White Martins inaugura em SP primeira fábrica de hidrogênio verde em escala industrial do País

16 de abril de 2026 • Por Dimas

Brasil avança no hidrogênio verde com nova planta industrial em Jacareí

A White Martins inaugurou nesta quarta-feira, 15, em Jacareí, a primeira fábrica de hidrogênio verde em escala industrial do Brasil. A unidade marca um avanço no desenvolvimento de combustíveis de baixo carbono no País, em um momento em que projetos semelhantes enfrentam entraves econômicos e geopolíticos no cenário internacional.

Controlada pela Linde plc, a companhia já operava uma planta em Pernambuco, de menor porte e com características de projeto piloto.

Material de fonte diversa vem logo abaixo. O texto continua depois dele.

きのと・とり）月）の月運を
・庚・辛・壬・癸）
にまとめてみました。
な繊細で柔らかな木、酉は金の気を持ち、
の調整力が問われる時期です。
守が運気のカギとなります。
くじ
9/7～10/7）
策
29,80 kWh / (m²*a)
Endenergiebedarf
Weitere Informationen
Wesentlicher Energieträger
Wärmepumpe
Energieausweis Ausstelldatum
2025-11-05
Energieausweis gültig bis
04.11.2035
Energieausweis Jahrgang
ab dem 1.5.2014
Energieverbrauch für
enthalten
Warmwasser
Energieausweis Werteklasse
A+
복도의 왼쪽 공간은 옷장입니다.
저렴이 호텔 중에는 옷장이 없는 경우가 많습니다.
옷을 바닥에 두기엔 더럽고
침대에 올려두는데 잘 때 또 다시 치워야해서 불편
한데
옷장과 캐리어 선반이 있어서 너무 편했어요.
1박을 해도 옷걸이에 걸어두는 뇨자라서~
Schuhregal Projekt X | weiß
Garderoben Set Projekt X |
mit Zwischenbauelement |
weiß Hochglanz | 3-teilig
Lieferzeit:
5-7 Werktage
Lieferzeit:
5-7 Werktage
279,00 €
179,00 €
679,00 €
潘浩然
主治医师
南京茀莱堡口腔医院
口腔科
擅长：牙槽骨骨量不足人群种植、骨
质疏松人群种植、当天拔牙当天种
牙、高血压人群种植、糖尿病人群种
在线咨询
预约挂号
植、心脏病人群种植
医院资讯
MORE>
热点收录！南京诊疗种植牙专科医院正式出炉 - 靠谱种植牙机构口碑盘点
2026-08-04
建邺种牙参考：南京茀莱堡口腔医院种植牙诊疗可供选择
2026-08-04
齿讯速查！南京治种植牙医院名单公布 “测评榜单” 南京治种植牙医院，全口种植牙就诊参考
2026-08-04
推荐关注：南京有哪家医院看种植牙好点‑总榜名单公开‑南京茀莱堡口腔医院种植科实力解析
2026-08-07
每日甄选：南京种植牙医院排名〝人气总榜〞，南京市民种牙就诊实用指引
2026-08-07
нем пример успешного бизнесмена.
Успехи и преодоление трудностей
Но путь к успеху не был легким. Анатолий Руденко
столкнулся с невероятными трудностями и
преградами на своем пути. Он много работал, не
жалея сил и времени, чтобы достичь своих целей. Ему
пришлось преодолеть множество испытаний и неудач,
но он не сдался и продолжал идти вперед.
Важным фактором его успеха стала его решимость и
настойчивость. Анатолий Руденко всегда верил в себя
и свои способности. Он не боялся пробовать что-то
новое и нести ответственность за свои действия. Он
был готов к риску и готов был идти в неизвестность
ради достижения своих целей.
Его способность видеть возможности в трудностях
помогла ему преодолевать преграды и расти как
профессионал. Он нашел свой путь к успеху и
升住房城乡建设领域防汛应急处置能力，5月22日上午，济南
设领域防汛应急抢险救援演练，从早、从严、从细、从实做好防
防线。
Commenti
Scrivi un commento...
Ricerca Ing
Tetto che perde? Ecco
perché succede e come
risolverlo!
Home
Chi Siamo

A nova instalação paulista amplia significativamente a capacidade produtiva, com previsão de 800 toneladas de hidrogênio por ano.

Produzido a partir da eletrólise da água com uso de energia renovável, o hidrogênio verde é apontado como alternativa estratégica para a descarbonização de setores industriais intensivos em emissões. No Brasil, a competitividade potencial decorre da disponibilidade de fontes renováveis, como energia eólica e solar, com custos relativamente baixos.

Segundo o presidente da empresa na América Latina, Gilney Bastos, a produção diária da unidade é suficiente para abastecer uma indústria de médio porte por mais de um mês. Apesar da escala industrial, a operação demandará uma estrutura enxuta, com previsão de cerca de 15 postos de trabalho diretos.

Parte da produção — aproximadamente 20% — será destinada à fábrica da Cebrace, também localizada em Jacareí. O restante atenderá segmentos como metalurgia, química e alimentos, em um mercado no qual a empresa já possui ampla base de clientes.

Mercado interno e desafios globais

O avanço do hidrogênio verde, contudo, ainda enfrenta obstáculos relevantes. O custo elevado de produção e a incerteza regulatória em diferentes países têm desacelerado projetos, especialmente aqueles voltados à exportação. No cenário internacional, fatores geopolíticos e mudanças de políticas energéticas também contribuem para a cautela dos investidores.

Nesse contexto, a estratégia da White Martins prioriza o mercado doméstico. De acordo com Bastos, a demanda interna tende a se consolidar antes da viabilização de grandes projetos de exportação, que exigem escala muito superior e infraestrutura logística mais complexa.

Um dos pontos centrais da iniciativa é a competitividade de preços. A empresa afirma ter alcançado custos equivalentes aos do chamado hidrogênio cinza — produzido a partir de gás natural e com maior impacto ambiental —, sem repassar prêmio ao produto sustentável. A decisão reflete uma estratégia de estímulo à formação de mercado.

Entre os fatores que contribuíram para essa competitividade estão a autoprodução de energia renovável, em parceria com geradoras privadas, e a escala global da companhia, que permite ganhos de eficiência em engenharia e operação.

Perspectivas

Apesar do avanço representado pela planta de Jacareí, o empreendimento ainda é considerado de pequeno porte frente aos projetos em desenvolvimento no Nordeste, voltados à exportação. Essas iniciativas podem demandar investimentos bilionários e atingir capacidade produtiva até 20 vezes superior.

Estimativas de mercado indicam que o custo global do hidrogênio verde ainda precisa cair de forma significativa para competir amplamente com combustíveis fósseis. Ainda assim, especialistas apontam que a tendência de longo prazo favorece a expansão do setor, à medida que políticas de descarbonização ganham tração.

Nesse cenário, a nova unidade da White Martins representa um passo relevante na consolidação da cadeia produtiva no Brasil, com foco inicial no atendimento à indústria local e na construção de escala para futuras oportunidades no mercado internacional.